Système de culpabilisation

A ses yeux, la doctrine morale s’est maintenant répandue dans le domaine de l’alimentation, et les dogmes sur le comportement alimentaire remplacent progressivement la religion. «Ces mesures sont en train de devenir un instrument d’éducation populaire, analyse Urs Wellauer. Nous ne pouvons plus profiter de rien à cause de tous les règlements et avertissements. Bref, tout plaisir tombe à l’eau.»

«À quand la taxe sur la viande rouge et les cosmétiques?»

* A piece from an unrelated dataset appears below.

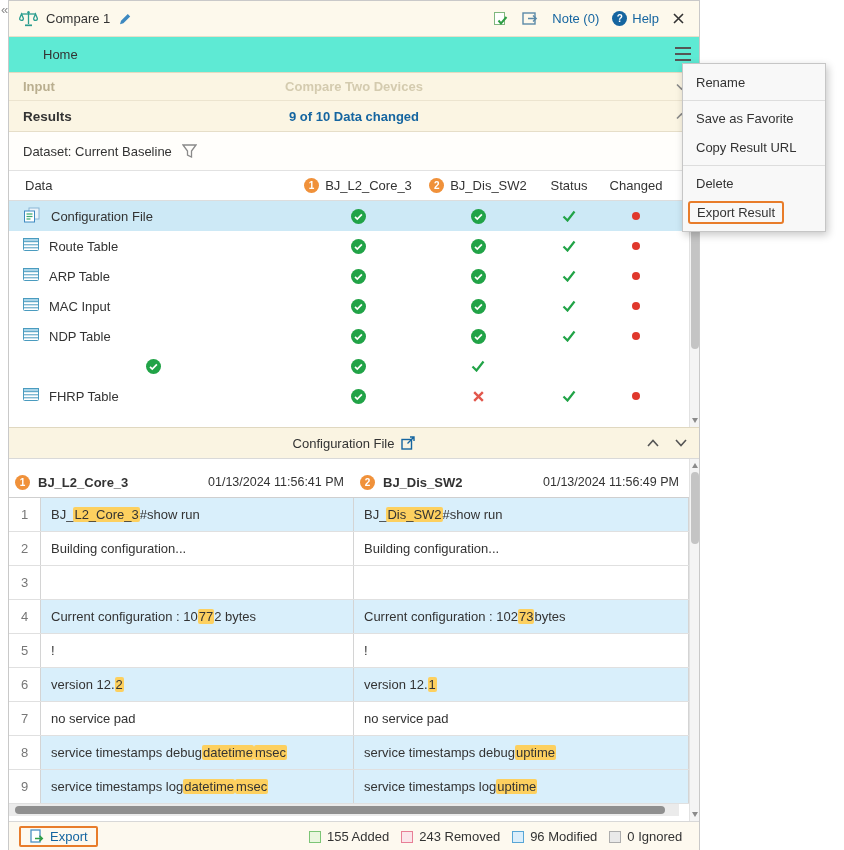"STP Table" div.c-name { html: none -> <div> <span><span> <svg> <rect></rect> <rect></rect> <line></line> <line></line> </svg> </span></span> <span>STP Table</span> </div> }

Comme tout aliment, le sel ou encore le sucre ne sont pas intrinsèquement mauvais pour la santé. Tout est une question de quantité. Il n’appartient pas au Conseil fédéral de dicter la manière dont les citoyens doivent se comporter. Le consommateur, libre, majeur et pour le plus souvent vacciné, a un comportement responsable qui va l’amener à ne pas adopter un comportement auto destructeur. A l’heure où on nous propose de culpabiliser à l’idée même de prendre l’avion, quelle denrée alimentaire, produit de consommation figurera ensuite sur la liste des interdits? A quand la taxe sur la viande rouge et les cosmétiques?